Provide demos and benchmarkers as well.
And don't fill them with DRM, that means a good chunk of the pirates will just buy the game.[/QUOTE]
Right. Want to know why I bought Just Cause 2? The demo on Steam rocked my balls off. Other devs need to take a hint and produce FUN games with DEMOS and people will actually buy them.
[QUOTE=gman003-main;21955265]The torrents I actually download are mostly Linux ISOs and such, so no, [/quote] Totally haven't heard that one before.[quote]I haven't noticed any bogus data. Still, the biggest pro-piracy argument I hear is that it's so simple. I did a couple test searches, and found very little overlap between torrents. There's usually just one active torrent for a particular product. This plan is about making that one torrent hard to find.[/QUOTE]
It's not that there's only one, there's usually several. It's just that the best one wins out.
Torrent sites have been filled with fakes for a while. They get around this by having some sort of 'respected user' feature, so people only trust those who have a history of uploading real cracked software
Person downloads torrent, notices its spam. Comments on torrent saying its spam. People read comment, don't download and download the actual pirated game from a higher seeded torrent. You just really can't stop piracy unless you fuck over the buying customers a bit too, but even then it can't really be stopped.

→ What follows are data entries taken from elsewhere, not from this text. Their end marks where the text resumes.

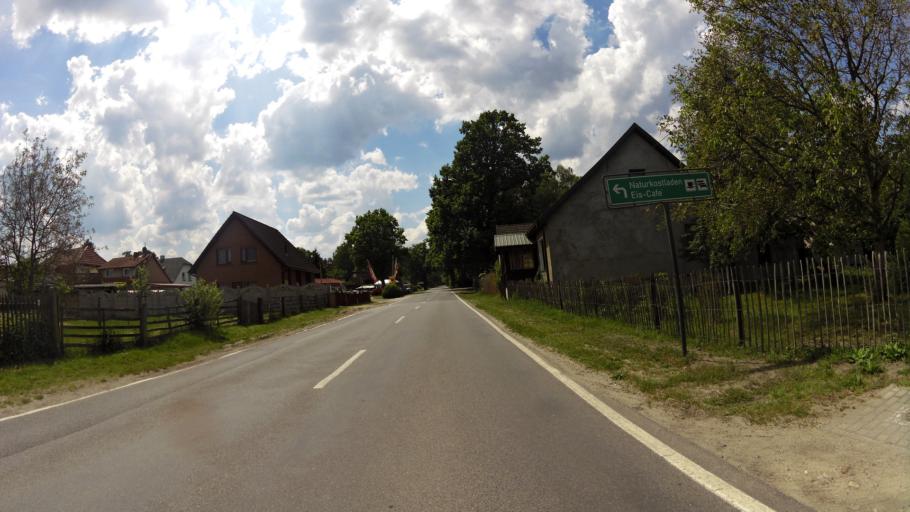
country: DE
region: Brandenburg
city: Gross Koris
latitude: 52.1680
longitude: 13.6857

[QUOTE=genkaz92;21955262]No one will ever defeat piracy by force or malicious techniques, piracy itself as an entity exists around avoiding, bypassing, and surviving. Fighting it with force will only make it stronger and more capable.
Piracy can only be fought with appeal, comfort, and understanding, and a few other methods which fall under those categories, including occasional cooperation and backwards engineering.[/QUOTE]
I'll go out and say the analogy your hinting at to the conqueror/insurgency paradigm. I will now point out that plenty of insurgencies have been defeated by brute strength. Look at the ancient Romans. When they defeated a rebellion, they did so by ruthless extermination. It worked. It may not be the cheapest or most effective way, but it works.
You're also ignoring the flip side of my idea: by reducing the number of pirates, the executives may be more willing to reduce DRM. That in turn will convert some pirates into customers, reducing the number of pirates, et cetera, ad infinitum, quid erat demonstradum.
Ever heard of Warez boards?
[QUOTE=Stupideye;21955351]Person downloads torrent, notices its spam. Comments on torrent saying its spam. People read comment, don't download and download the actual pirated game from a higher seeded torrent. You just really can't stop piracy unless you fuck over the buying customers a bit too, but even then it can't really be stopped.[/QUOTE]
Counter: search tracker until you find a real, cracked copy. Flag it as a fake.
Next pirate comes along, sees yet another copy commented as fake, moves on.
The game of cat and mouse (or whatever animal analogy) will go on forever. This idea of mine is just one step.
Warez boards are forums that share warez. Either links that they uploaded or ones they know are real.
Your idea is now invalid. [/thread]
Most torrent sites have the option of rating a torrent.
Also, places like TPB have trusted uploaders so people will just go to them if it starts getting "spammy".